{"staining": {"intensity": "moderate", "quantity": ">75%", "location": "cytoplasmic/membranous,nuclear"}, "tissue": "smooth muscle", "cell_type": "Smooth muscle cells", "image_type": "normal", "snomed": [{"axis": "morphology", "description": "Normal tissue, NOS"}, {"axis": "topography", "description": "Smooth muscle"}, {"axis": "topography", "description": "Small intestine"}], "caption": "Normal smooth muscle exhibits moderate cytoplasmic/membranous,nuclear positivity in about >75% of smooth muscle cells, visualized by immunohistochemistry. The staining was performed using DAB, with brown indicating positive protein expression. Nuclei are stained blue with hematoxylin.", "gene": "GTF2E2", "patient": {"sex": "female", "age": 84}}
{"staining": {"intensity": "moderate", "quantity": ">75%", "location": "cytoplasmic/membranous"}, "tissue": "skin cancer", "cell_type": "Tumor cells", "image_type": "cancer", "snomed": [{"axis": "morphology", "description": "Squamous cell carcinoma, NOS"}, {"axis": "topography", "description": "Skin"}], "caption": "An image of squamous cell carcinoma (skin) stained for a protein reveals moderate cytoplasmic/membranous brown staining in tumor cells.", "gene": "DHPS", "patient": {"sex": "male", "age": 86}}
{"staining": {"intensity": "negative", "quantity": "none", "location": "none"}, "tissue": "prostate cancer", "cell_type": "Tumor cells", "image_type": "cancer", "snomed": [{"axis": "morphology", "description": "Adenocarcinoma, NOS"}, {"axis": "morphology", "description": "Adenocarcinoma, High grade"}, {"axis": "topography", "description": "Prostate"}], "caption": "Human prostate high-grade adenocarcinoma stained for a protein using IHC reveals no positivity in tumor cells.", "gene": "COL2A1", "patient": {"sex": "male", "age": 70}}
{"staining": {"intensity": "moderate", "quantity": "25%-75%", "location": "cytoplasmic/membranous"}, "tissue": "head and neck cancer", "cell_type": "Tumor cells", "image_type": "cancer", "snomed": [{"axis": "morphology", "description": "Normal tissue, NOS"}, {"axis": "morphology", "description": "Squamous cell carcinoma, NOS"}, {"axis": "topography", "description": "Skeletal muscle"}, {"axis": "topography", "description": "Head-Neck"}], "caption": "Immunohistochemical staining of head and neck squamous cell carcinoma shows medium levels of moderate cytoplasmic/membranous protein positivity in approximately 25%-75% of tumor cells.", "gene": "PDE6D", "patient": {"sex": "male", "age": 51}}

Task prompt:
At the line with "image of squamous", start returning lines exactly, and stop after the final line of the listing.

Exercise output:
{"staining": {"intensity": "moderate", "quantity": ">75%", "location": "cytoplasmic/membranous"}, "tissue": "skin cancer", "cell_type": "Tumor cells", "image_type": "cancer", "snomed": [{"axis": "morphology", "description": "Squamous cell carcinoma, NOS"}, {"axis": "topography", "description": "Skin"}], "caption": "An image of squamous cell carcinoma (skin) stained for a protein reveals moderate cytoplasmic/membranous brown staining in tumor cells.", "gene": "DHPS", "patient": {"sex": "male", "age": 86}}
{"staining": {"intensity": "negative", "quantity": "none", "location": "none"}, "tissue": "prostate cancer", "cell_type": "Tumor cells", "image_type": "cancer", "snomed": [{"axis": "morphology", "description": "Adenocarcinoma, NOS"}, {"axis": "morphology", "description": "Adenocarcinoma, High grade"}, {"axis": "topography", "description": "Prostate"}], "caption": "Human prostate high-grade adenocarcinoma stained for a protein using IHC reveals no positivity in tumor cells.", "gene": "COL2A1", "patient": {"sex": "male", "age": 70}}
{"staining": {"intensity": "moderate", "quantity": "25%-75%", "location": "cytoplasmic/membranous"}, "tissue": "head and neck cancer", "cell_type": "Tumor cells", "image_type": "cancer", "snomed": [{"axis": "morphology", "description": "Normal tissue, NOS"}, {"axis": "morphology", "description": "Squamous cell carcinoma, NOS"}, {"axis": "topography", "description": "Skeletal muscle"}, {"axis": "topography", "description": "Head-Neck"}], "caption": "Immunohistochemical staining of head and neck squamous cell carcinoma shows medium levels of moderate cytoplasmic/membranous protein positivity in approximately 25%-75% of tumor cells.", "gene": "PDE6D", "patient": {"sex": "male", "age": 51}}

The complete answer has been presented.